E. vermicularis is a common helminth infection, especially in the pediatric population. It is transmitted via close contact with the ingestion and inhalation of eggs [17]. While the most common manifestation of helminth infection is anal pruritus, infection of the appendix is well described with initial report of appendiceal Enterobiasis by Stills in 1899 [7]. A recent systematic review of the global literature estimates its overall incidence in appendicitis specimens estimated at 4%, ranging from 2% in the Americas to 8% in Africa [5]. In our population, this incidence was slightly above 1%. Clinical presentation of appendiceal Enterobiasis varies, and pathologic findings range from normal appendix to limited mucosal inflammation to ruptured appendicitis [6–12].
The US data on appendiceal E. vermicularis infection is limited to case reports and series, the largest being a series of 21 patients by Arca et al. with appendiceal helminth identified post-operatively [7]. These patients demonstrated a range of pathologic findings from early appendicitis to ruptured appendicitis with almost all patients some evidence of associated appendiceal inflammation [7]. In contrast other global studies describe a rarity of acute appendiceal inflammation, ranging from 11–23% [9–10, 12]. Given this lack of inflammation, the pathophysiology of the helminth as a cause of acute appendicitis remains controversial [10–12]. One hypothesis is that the helminth creates a luminal obstruction with much lower incidence associated inflammatory changes, as reported by Sondergen et. al.
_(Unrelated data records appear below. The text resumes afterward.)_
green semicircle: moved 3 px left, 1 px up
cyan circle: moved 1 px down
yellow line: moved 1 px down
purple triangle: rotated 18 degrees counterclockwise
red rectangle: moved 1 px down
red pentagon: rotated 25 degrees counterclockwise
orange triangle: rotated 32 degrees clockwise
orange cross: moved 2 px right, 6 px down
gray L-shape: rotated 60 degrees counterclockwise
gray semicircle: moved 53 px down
In this cohort, only 2 of 18 appendices showed evidence of inflammation [12]. Symptoms were then attributed to “appendiceal colic” secondary to luminal obstruction. Ultimately, our data is consistent with lower severity inflammation when compared to “true appendicitis,” with majority of our patients demonstrating mucosal inflammation only.
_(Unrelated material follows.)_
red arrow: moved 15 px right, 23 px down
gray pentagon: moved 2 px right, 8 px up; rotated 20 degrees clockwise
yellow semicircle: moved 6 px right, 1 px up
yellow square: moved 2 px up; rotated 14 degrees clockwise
Decreased appendiceal inflammation may influence the differences in clinical presentation of appendiceal helminth infection. Sondergen et. al found this group to have a lower WBC, lower Alvarado score, and more likely to have recurrent right iliac fossa pain and repeat hospitalizations than those with typical appendicitis [12]. Furthermore, both Akkapulu et al. and Fleming et al. demonstrated decreased WBC when compared to controls, which our data does not corroborate [9, 11]. Arca et al. described E. vermicularis of the appendix in 6 asymptomatic patients who underwent routine appendectomy at the time of another abdominal operation.
No case series focusing on the radiographic findings of E. vermicularis of the appendix were identified. After identifying E. vermicularis intraoperatively, Sosin et al. retroactively identified a helminth on pre-operative ultrasound [8]. Our data demonstrates overall smaller appendix on imaging and increased likelihood of equivocal ultrasound findings for acute appendicitis. These finding suggest that in patients with limited physical exam findings and equivocal US findings, we need to consider other possible diagnoses such as pinworm infection.
Limitations of this study include its retrospective nature with data from a single institution. Additionally, only patients who underwent appendectomy were evaluated. Given that diagnosis was made on pathologic examination, our sample is not inclusive of patients treated non-operatively for abdominal pain who may have had Enterobius colonization of the appendix without overt signs of appendicitis, though this is less common in our appendicitis pathway. Our study location was a large academic children’s hospital in the United States and these results may not be generalizable to worldwide populations were enterobiasis rates differ.
Our study has pointed towards differences in presentation of appendiceal Enterobiasis, with lower incidence of discrete right lower quadrant pain, smaller appendix diameter on US, and higher likelihood to need for further diagnostic imaging. These findings suggest a different pathologic process than typical appendicitis, but ultimately management has remained the same and the diagnosis is made on intraoperative identification of worms and pathologic review. The ultimate question is whether patients with appendiceal Enterobiasis may benefit from alternatives to appendectomy such as anti-helminth treatment. However, that question cannot be studied without diagnosis or high clinical suspicion of Enterobius infection in the pre-operative setting. Further studies in larger, multi-center setting, may ultimately provide the ability to consistently make this diagnosis, in the pre-operative setting and determine whether surgical or medical management is optimal.